Think about all the ways we support the tribe. We subconsciously choose our views on many issues so they match the views in the groups we most strongly identify with, a theory called Cultural Cognition . We vote for our tribe (political party). We fight to the death for our tribe in everything from gang wars to wars between nations (tribes). In fact, if you look at a lot of the wars and mass violence in recent history they were about nothing BUT tribe; Protestants v. Catholics in Northern Ireland, Serbs v. Croats v. Muslims in the Balkans, Hutus and Tutsis in Rwanda.
Sports are only less violent surrogates of precisely the same human need, to belong to a tribe that's doing well because as the tribe's chances go, so go yours. Think about the trappings of sports; the teams are your surrogate warriors, wearing tribal uniforms, the battle grounds (stadia) decorated with tribal flags (banners) and tribal emblems (often fierce animals or warrior figures), the fans painting their faces in tribal/team colors and wearing tribal/team clothing, chanting tribal chants (team songs), fighting long-standing tribal rivalries). The warriors (your team) fight to defend YOUR territory (HOME field,), and you root and cheer and do all sorts of superstitious stuff that you think will affect the outcome on a playing field you in fact have ZERO influence over, and your emotions and actual body chemistry go up, or down, depending on the outcomes. And if everything goes as hoped, the season ends with a championship capped by huge civic rallies in which everyone chants and screams "WE won!"
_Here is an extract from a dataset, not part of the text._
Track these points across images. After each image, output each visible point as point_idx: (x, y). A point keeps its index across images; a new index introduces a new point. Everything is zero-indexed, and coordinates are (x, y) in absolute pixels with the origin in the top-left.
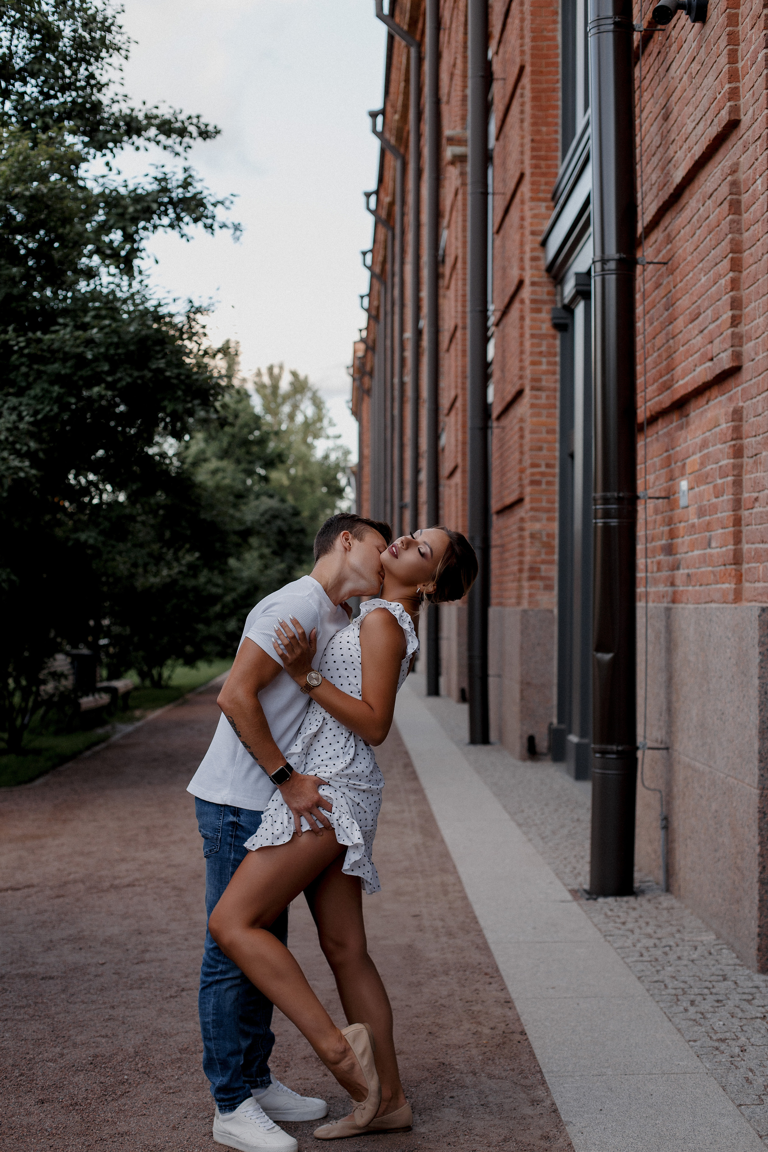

No. The athletes won. You watched. But it feels like YOU won, because you need to feel like your tribe is successful and dominant, because that literally makes you feel safer. (And if your team lost you go out and trash the city like fans in Vancouver after the Stanley Cup loss last year, or countless other fans in countless other ‘defeated' cities. Or, worse, you violently attack fans of the other team...or the other tribe.)
As this is being written, the baseball "WE won" BIRGing may be shifting to Forth Worth, where one more win over the Tigers puts the Texas Rangers in the world series, and sports fans in Detroit may soon be doing their BIRGing about football, and CORFing about baseball. The stories about all this will run in the sports section, which will somehow separate these ‘pretend' wars from the other things that separate us into groups, and create conflict...real, violent, destructive conflict. But BIRGing and CORFing is not much different from the polarized closed-minded antipathy people on the right and left feel toward each other, the virulent and often violent hatred people in the orthodox branches of various faiths feel toward people outside their sect, not much different from the antipathy Kikuyus in Kenya feel toward the Luo tribe or the violence between Pashtuns and other tribes in Afghanistan or the angry feelings people in so many nations have toward the people in other countries.
Red Sox and Yankees. Hatfields and McCoys. Palestinians and Israelis. They each have their own story line, but at their heart these conflicts, and BIRGing and CORFing, are all part of the same phenomenon. They represent the social human animal's need for tribal affiliation and cohesion, a belonging which is vital to nothing less motivating than survival itself.